Questões Sociais - Educação

As etnias negras atingidas pela escravização foram desterritorializadas e assim, tiveram seu desenvolvimento solapado. Entretanto, mantiveram elementos estruturais com suas invariáveis que possibilitaram um amalgamento na diáspora forçada das Américas que permeou todas as culturas postas em contato e, no que nos interessa, a brasileira entre elas, na qual são visíveis as marcas tanto materiais como simbólicas, a despeito da incessante negação sofrida.

As contradições políticas, mesmo de setores que almejam uma outra sociedade, são imensas, acabando por cometer iguais equívocos, comparáveis aos que são perpetrados por aqueles que possuem a visão de mundo que hegemônica e historicamente atentam contra a alteridade.

Os Estados Nacionais, mesmos os que visualizam a Diversidade pelo menos como retórica, não tem sabido compreender a alteridade, porque o controle social é a sua tônica. Assim esta democracia “possível” acaba por funcionar como um arremedo de convivências, pois a sua radicalização não tem passado de pirotecnia, mais como um símbolo do que efetiva concretude com acesso de todos aos bens sociais. Por isso que todo cuidado é pouco para que não se esteja operando, talvez, inconscientemente sob um viés de forma a corroborar com a naturalização de uma cognição subalternizada, reificando-a assim.

Um projeto pedagógico voltado para a educação quilombola, portanto, deve primar pela valorização dos vetores civilizatórios, trazendo à tona a visão de humanidade das etnias negras escravizadas, para assim configurar que a humanidade negro-africana e dos quilombolas em especial, como pressuposto não ocidental, esta edificada mediante as violências das invasões.

Uma proposta de educação voltada para as populações de afrodescendentes principalmente as do contexto “do campo” não pode descambar para uma educação que resulte numa formação para uma suportabilidade ou naturalização hierárquica das condições desiguais de existência.

Um outro importante cuidado que se deve ter é quanto às propostas pedagógicas que a despeito das suas conotações inovadoras, enquadram os “Outros” numa perspectiva de mundo que mais uma vez violenta os “sujeitos” historicamente aviltados na constituição das suas identidades, como afirmação de uma outra visão de mundo antagônica a ocidental. É preciso estar atento e pugnar contra os projetos que visam e tem insistido na liquidificação das singularidades.

O projeto de uma Escola Quilombola e Etnodesenvolvimento: uma proposta pedagógica experimental deve ser efetivada sob uma ótica que o oriente a mesclar compromissos com o teórico e com um ativismo que ensejem radicais transformações no cenário da população negra, ou afrodescendente, em toda a geografia do nosso território.

Nessa dimensão, uma primeira compreensão é a de que os territórios quilombolas devem ser apresentados à sua dinâmica histórica e civilizatória na expansão da sua cosmovisão tanto material como simbólica para desta forma ser apresentada como uma visão de mundo diferenciada e, portanto, que corporifique uma identidade particular ontológica. Com as comunidades indígenas essa é uma realidade, assegurada inclusive pela LDB em vigor.
----------
_Instrução dada 1_. Copie do texto sobre educação quilombola, sem nenhuma alteração, o trecho que vai de "O projeto de" até "do nosso território.", incluindo as duas extremidades.
O texto e os registros têm origens distintas.

(Dados coletados)
----------
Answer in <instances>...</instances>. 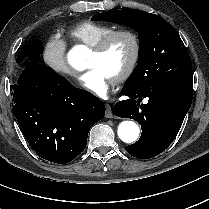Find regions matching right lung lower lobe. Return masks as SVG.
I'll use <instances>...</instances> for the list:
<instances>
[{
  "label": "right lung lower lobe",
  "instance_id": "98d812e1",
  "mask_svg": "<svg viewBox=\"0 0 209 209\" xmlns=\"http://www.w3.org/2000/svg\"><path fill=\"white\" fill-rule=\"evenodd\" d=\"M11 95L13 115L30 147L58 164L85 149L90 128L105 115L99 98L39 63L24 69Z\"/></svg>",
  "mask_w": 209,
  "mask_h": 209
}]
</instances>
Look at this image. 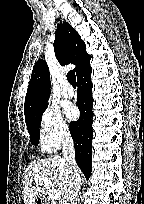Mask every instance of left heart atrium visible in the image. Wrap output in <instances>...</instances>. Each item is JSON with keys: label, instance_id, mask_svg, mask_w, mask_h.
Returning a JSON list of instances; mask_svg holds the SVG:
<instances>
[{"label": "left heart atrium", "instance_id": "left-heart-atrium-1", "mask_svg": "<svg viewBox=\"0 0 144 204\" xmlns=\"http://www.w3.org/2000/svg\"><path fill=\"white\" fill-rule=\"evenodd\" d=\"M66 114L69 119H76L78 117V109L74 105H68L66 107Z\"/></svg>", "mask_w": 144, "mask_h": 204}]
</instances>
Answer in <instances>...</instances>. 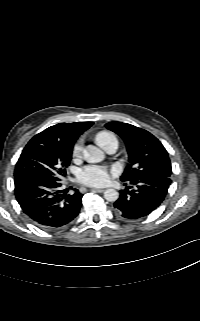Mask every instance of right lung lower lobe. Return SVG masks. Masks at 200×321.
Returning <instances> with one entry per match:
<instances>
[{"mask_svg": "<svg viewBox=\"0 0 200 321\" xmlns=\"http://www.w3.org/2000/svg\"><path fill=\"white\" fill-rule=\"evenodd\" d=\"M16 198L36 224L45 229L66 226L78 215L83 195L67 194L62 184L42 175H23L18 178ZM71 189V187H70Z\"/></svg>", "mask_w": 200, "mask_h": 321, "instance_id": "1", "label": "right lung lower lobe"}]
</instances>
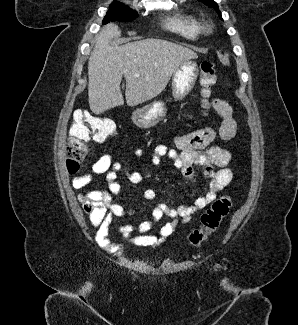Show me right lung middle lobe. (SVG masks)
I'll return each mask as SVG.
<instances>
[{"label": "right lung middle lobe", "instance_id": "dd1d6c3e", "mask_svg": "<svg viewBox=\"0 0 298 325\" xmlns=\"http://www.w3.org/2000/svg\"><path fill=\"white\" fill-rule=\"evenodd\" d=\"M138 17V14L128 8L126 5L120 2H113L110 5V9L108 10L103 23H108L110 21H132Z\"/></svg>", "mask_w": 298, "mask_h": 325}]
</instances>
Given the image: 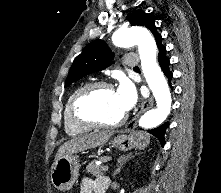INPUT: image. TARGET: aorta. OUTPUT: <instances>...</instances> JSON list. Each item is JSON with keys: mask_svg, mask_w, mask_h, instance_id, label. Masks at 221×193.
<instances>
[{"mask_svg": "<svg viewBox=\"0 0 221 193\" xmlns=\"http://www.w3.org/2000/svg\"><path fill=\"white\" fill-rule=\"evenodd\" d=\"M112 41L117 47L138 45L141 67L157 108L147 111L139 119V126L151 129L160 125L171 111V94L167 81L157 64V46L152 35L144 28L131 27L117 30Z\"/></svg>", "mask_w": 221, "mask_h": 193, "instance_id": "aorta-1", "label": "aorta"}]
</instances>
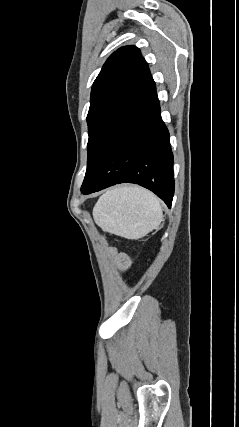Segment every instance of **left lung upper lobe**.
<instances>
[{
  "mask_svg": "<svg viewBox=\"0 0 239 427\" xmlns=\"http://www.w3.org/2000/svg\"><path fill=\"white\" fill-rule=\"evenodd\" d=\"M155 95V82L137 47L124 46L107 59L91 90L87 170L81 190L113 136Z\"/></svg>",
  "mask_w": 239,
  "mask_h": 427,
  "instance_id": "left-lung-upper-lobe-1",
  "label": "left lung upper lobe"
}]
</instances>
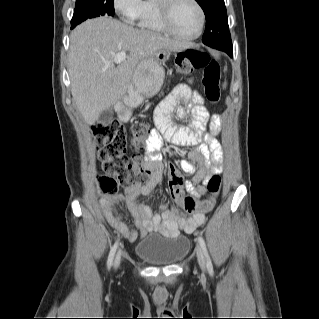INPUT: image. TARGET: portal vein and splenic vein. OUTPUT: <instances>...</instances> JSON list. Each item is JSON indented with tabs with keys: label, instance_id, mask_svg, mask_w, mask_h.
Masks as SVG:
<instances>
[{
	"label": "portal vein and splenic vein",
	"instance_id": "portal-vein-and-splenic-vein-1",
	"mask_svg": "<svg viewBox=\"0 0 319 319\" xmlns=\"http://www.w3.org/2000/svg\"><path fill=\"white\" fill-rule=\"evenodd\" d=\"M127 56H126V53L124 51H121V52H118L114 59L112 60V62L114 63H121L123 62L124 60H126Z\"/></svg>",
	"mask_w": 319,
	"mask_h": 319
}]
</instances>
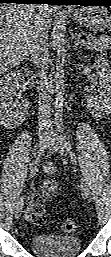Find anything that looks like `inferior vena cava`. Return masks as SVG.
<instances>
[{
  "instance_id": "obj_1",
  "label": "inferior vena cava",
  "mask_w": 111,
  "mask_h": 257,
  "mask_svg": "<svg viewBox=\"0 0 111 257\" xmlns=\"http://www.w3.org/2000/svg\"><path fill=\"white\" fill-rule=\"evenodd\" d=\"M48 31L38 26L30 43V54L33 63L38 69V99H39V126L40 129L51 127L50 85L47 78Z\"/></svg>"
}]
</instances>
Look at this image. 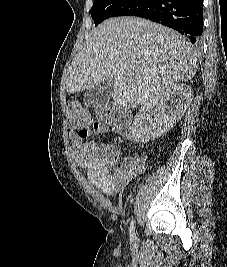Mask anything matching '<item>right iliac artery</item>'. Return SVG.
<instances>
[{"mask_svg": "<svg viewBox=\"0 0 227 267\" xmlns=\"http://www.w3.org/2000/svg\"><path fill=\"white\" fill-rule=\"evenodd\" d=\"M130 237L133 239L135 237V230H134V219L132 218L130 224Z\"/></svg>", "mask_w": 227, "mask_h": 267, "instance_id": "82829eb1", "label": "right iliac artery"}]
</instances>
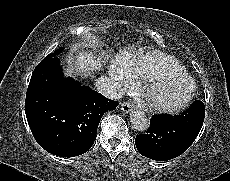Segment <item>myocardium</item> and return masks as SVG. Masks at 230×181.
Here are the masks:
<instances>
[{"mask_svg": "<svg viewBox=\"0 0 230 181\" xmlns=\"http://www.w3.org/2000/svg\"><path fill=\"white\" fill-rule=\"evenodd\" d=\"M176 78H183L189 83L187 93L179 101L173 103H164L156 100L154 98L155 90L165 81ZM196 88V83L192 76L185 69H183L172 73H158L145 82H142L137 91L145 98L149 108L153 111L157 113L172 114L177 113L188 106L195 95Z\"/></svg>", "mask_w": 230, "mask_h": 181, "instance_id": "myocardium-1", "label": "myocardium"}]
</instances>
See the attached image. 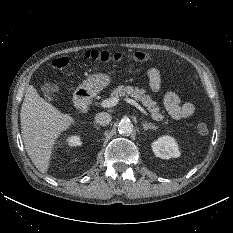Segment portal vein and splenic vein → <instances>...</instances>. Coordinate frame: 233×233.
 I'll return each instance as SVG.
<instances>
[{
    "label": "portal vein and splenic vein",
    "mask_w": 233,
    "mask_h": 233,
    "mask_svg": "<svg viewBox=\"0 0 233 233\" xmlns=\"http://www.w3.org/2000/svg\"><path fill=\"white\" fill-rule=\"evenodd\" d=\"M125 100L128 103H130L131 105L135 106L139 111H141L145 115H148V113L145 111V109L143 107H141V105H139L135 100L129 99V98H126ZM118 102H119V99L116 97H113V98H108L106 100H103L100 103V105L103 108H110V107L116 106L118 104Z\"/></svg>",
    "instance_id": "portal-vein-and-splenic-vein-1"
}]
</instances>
----------
_Instrução dada 2_. Repita sem alterações o trecho dos registros que vai da linha que contém "INPUT: image. TARGET: portal" até a linha que contém "56H126V53L124 51H121V52H118L114 59L112", incluindo as duas. Deixe as imagens fora da resposta.

_Resposta completa 1_.
O projeto de uma Escola Quilombola e Etnodesenvolvimento: uma proposta pedagógica experimental deve ser efetivada sob uma ótica que o oriente a mesclar compromissos com o teórico e com um ativismo que ensejem radicais transformações no cenário da população negra, ou afrodescendente, em toda a geografia do nosso território.

_Resposta completa 2_.
INPUT: image. TARGET: portal vein and splenic vein. OUTPUT: <instances>...</instances> JSON list. Each item is JSON indented with tabs with keys: label, instance_id, mask_svg, mask_w, mask_h.
Masks as SVG:
<instances>
[{
	"label": "portal vein and splenic vein",
	"instance_id": "portal-vein-and-splenic-vein-1",
	"mask_svg": "<svg viewBox=\"0 0 319 319\" xmlns=\"http://www.w3.org/2000/svg\"><path fill=\"white\" fill-rule=\"evenodd\" d=\"M127 56H126V53L124 51H121V52H118L114 59L112 60V62L114 63H121L123 62L124 60H126Z\"/></svg>",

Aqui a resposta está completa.